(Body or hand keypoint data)
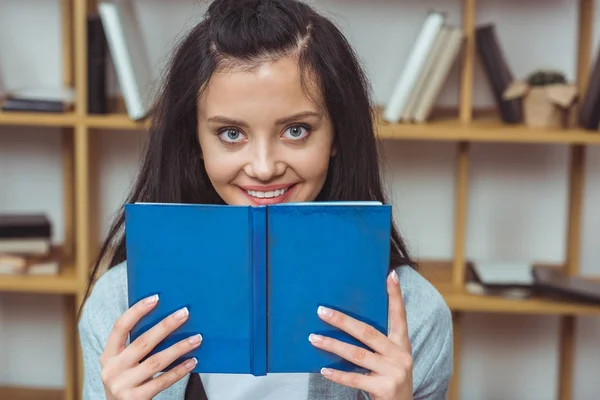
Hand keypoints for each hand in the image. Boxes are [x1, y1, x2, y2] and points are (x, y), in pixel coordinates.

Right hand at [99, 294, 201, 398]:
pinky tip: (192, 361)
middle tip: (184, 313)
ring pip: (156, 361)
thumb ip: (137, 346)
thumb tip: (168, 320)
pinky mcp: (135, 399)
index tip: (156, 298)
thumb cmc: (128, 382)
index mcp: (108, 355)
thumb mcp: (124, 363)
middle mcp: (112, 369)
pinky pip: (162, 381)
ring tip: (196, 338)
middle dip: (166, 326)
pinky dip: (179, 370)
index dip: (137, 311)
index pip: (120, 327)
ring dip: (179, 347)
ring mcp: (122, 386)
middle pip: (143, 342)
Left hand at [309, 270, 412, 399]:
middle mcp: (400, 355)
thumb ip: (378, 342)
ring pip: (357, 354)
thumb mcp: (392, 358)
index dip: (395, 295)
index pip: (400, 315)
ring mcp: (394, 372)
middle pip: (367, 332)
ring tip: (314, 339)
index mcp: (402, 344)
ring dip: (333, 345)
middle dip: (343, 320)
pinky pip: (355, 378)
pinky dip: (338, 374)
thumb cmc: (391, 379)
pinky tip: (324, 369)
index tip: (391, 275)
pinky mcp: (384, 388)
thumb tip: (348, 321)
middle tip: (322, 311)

---

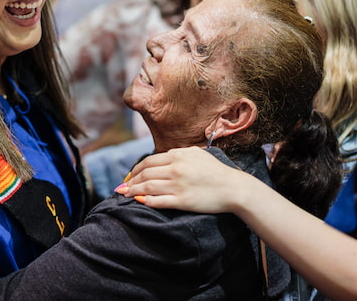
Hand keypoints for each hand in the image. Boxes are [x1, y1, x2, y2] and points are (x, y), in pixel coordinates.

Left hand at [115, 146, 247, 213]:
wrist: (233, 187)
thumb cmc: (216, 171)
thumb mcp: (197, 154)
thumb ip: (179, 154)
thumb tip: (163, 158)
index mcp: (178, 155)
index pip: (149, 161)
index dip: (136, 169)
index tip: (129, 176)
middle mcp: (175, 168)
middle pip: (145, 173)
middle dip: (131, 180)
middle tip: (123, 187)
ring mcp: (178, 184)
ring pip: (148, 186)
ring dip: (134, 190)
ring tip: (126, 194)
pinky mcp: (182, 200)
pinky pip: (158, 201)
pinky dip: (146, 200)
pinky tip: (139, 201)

▶ What is being asked:
In the entries above, one line contains "ring mcp: (394, 372)" and another contains "middle tip: (322, 311)". Reproduce exactly those two lines and the lines between them, nothing else.

▶ Exercise response:
ring mcp: (394, 372)
middle pip: (367, 332)
ring tip: (314, 339)
index mcp: (402, 344)
ring dip: (333, 345)
middle dip: (343, 320)
pinky pip: (355, 378)
pinky dip: (338, 374)
thumb cmc: (391, 379)
pinky tip: (324, 369)
index tip: (391, 275)
pinky mcp: (384, 388)
thumb tip: (348, 321)
middle tip: (322, 311)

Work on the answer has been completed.